_Problem details:_ Edit the lines running from the start of the entries through the line with "text_box Cooperating Components" by changing "document elements" to "layout elements". Keep everything else in those lines as it is.

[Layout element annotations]
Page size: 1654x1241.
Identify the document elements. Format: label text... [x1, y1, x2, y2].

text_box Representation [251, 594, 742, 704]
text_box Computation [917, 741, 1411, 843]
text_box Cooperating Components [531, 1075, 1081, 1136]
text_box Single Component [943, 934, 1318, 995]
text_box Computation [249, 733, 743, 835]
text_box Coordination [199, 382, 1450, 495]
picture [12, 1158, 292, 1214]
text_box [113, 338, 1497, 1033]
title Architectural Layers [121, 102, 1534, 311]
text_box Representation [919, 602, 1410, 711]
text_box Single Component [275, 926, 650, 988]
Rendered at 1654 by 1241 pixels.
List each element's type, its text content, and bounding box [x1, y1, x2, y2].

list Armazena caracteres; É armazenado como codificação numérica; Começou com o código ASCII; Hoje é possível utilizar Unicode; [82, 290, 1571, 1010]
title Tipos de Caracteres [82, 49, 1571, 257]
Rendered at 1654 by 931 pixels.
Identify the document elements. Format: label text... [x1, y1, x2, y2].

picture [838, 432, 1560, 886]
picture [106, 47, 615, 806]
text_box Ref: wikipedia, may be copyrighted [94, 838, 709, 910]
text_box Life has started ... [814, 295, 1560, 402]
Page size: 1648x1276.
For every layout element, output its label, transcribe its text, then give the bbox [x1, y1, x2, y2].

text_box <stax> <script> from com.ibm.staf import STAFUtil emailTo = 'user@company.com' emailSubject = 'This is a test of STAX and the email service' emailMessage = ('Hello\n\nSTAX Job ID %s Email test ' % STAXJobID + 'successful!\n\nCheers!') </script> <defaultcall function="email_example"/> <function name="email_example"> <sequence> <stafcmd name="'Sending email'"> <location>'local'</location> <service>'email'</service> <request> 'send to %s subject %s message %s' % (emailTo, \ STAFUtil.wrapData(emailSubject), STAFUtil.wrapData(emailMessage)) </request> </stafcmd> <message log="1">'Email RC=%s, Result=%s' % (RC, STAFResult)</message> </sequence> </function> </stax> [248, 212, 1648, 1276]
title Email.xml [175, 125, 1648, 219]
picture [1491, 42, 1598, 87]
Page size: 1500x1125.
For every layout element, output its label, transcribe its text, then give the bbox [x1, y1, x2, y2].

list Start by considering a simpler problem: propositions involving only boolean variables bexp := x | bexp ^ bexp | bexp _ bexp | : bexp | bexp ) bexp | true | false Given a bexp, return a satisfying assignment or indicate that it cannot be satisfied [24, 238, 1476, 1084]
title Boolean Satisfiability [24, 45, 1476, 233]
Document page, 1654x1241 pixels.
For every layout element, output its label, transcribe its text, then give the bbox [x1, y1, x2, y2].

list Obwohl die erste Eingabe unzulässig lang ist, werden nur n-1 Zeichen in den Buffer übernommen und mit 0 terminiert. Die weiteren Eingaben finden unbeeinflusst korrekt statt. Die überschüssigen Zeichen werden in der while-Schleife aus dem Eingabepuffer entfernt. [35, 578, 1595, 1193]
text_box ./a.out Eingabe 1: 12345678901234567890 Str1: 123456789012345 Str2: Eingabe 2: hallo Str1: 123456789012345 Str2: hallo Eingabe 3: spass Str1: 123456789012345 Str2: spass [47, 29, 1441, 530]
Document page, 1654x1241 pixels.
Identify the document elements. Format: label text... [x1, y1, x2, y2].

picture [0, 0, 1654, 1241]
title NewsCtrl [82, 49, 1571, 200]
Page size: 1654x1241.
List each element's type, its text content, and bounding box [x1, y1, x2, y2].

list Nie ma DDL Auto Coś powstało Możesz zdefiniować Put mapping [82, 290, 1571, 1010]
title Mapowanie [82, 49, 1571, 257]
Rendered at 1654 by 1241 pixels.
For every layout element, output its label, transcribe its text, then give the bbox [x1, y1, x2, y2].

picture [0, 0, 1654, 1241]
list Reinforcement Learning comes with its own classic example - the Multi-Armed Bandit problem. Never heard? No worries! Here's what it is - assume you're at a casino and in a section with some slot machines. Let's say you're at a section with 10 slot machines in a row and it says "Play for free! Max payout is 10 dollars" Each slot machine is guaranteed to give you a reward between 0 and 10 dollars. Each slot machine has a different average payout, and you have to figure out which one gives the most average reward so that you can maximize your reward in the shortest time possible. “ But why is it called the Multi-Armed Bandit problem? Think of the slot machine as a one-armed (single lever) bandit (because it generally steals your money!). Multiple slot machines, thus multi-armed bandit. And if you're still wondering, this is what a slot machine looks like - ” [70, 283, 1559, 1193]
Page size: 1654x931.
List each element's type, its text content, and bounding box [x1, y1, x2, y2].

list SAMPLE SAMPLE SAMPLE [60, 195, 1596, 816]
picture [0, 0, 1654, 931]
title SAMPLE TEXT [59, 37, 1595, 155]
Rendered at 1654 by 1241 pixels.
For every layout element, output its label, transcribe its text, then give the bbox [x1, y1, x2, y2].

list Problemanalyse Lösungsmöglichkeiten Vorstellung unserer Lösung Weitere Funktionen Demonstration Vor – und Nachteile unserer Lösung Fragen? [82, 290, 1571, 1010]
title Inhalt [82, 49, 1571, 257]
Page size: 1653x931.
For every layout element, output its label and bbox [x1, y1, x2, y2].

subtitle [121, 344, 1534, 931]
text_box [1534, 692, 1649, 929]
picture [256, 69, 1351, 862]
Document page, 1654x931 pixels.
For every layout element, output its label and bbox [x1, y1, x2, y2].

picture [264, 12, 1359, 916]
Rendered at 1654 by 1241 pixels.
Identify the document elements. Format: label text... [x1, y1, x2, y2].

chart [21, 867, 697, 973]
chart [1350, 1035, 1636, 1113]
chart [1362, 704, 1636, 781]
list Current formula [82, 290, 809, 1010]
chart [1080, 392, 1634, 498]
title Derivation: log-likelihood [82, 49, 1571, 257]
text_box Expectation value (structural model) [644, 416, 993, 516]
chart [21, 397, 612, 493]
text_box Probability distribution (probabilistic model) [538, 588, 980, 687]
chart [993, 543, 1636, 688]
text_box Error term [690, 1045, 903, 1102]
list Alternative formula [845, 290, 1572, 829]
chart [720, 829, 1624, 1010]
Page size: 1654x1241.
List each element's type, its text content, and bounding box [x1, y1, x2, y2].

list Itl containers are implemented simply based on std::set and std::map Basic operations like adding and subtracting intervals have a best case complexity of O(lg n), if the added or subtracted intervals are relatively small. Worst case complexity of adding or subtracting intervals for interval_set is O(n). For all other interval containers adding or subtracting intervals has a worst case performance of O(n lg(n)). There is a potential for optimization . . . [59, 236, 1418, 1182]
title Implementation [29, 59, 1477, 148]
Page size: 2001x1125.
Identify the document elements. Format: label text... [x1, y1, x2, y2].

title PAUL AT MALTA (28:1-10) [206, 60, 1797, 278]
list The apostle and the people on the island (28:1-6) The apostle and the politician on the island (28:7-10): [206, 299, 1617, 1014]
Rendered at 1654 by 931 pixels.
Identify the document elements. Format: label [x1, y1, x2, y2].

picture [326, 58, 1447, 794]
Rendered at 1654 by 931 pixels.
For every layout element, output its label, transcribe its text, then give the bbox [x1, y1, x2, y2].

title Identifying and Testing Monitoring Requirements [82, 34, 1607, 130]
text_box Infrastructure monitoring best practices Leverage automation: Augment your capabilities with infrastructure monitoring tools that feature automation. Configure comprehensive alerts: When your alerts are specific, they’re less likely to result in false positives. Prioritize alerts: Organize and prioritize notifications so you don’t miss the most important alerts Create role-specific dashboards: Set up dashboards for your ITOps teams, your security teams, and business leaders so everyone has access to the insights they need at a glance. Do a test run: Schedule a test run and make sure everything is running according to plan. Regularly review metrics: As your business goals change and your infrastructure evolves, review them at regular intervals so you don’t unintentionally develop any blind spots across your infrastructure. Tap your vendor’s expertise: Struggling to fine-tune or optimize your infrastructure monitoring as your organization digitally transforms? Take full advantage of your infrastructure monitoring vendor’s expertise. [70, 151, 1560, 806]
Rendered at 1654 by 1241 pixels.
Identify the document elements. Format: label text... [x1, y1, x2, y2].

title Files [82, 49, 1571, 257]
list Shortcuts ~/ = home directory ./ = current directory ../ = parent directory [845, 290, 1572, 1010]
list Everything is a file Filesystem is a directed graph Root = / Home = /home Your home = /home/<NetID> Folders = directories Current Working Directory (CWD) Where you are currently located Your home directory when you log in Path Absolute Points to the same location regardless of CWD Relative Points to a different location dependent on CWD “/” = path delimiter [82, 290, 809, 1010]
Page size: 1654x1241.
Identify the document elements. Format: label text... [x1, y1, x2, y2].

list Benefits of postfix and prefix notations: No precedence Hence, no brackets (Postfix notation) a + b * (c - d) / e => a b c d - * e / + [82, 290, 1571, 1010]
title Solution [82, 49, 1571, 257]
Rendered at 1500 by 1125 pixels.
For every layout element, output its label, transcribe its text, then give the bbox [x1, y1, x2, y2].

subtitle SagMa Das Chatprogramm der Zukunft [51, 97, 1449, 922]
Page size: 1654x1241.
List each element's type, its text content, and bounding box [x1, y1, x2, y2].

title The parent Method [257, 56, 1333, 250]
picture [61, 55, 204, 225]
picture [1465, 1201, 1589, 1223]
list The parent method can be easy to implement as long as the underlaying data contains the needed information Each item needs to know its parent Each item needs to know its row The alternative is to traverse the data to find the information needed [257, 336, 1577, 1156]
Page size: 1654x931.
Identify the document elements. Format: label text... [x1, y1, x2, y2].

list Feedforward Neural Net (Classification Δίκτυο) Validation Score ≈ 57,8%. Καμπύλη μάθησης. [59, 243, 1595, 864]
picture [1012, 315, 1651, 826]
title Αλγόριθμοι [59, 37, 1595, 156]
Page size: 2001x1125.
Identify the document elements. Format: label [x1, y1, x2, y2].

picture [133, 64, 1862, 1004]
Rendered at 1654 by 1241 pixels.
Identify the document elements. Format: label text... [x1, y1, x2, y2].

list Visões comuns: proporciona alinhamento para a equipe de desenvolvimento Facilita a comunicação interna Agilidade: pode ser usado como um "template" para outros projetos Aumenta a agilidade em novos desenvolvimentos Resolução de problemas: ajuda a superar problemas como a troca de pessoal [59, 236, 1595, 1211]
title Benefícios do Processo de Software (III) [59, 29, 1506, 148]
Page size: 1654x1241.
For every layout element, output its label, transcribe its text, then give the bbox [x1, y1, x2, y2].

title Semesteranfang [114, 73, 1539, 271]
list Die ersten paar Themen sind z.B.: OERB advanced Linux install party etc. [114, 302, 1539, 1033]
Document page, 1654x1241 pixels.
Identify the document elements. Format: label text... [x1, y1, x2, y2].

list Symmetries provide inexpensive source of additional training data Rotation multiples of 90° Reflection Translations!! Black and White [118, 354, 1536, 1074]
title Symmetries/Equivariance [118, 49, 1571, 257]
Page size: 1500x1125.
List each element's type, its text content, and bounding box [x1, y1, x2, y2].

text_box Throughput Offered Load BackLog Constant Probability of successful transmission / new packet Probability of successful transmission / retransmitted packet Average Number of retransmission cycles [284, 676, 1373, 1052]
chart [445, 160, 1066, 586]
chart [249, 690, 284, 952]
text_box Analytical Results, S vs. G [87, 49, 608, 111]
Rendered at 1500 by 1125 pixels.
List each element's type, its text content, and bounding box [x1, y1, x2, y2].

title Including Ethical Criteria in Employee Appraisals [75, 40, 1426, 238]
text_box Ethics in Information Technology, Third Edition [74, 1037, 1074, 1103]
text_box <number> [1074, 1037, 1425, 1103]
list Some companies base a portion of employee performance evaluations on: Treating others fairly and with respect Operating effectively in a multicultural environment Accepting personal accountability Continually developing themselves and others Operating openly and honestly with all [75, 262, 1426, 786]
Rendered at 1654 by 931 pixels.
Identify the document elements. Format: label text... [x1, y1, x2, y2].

_Full answer:_
Page size: 1654x1241.
Identify the layout elements. Format: label text... [x1, y1, x2, y2].

text_box Representation [251, 594, 742, 704]
text_box Computation [917, 741, 1411, 843]
text_box Cooperating Components [531, 1075, 1081, 1136]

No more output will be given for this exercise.